Exercise —
Write out the lines of the material below, from the line containing "focused HR projects" through the line containing "working as a", inclusive.
---------- Dataset extract ----------
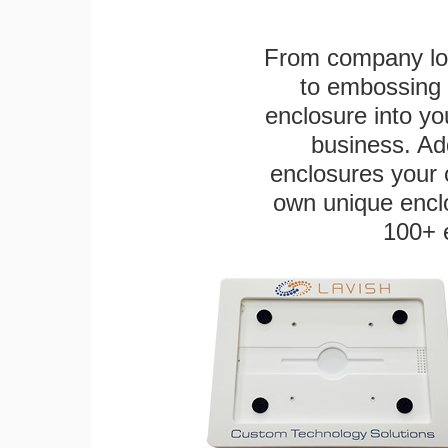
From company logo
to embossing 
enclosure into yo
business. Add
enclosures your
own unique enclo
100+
----------
---------- Dataset extract ----------
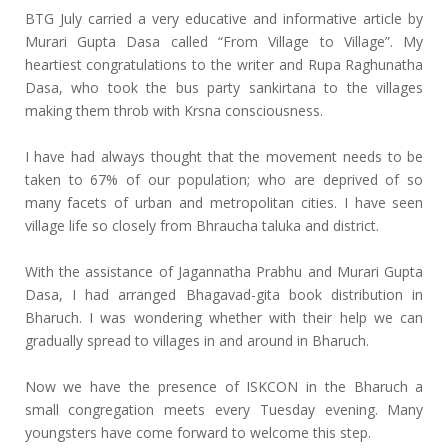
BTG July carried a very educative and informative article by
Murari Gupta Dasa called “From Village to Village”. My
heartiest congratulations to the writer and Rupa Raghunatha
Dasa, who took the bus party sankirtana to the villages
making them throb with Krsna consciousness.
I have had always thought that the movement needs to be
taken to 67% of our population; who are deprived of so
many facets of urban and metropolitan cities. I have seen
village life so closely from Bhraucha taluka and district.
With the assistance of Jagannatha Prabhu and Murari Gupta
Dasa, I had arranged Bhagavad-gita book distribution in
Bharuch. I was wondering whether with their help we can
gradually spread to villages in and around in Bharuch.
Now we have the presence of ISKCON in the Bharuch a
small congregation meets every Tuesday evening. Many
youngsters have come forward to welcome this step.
----------
---------- Dataset extract ----------
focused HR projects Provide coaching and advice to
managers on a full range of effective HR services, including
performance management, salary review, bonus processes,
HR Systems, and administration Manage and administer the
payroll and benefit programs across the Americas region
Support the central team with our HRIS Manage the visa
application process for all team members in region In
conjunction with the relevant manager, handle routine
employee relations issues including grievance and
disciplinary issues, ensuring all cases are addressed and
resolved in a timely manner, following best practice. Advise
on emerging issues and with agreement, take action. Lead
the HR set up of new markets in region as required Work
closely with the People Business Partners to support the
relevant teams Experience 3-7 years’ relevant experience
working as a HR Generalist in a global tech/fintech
----------
Your response —
focused HR projects Provide coaching and advice to
managers on a full range of effective HR services, including
performance management, salary review, bonus processes,
HR Systems, and administration Manage and administer the
payroll and benefit programs across the Americas region
Support the central team with our HRIS Manage the visa
application process for all team members in region In
conjunction with the relevant manager, handle routine
employee relations issues including grievance and
disciplinary issues, ensuring all cases are addressed and
resolved in a timely manner, following best practice. Advise
on emerging issues and with agreement, take action. Lead
the HR set up of new markets in region as required Work
closely with the People Business Partners to support the
relevant teams Experience 3-7 years’ relevant experience
working as a HR Generalist in a global tech/fintech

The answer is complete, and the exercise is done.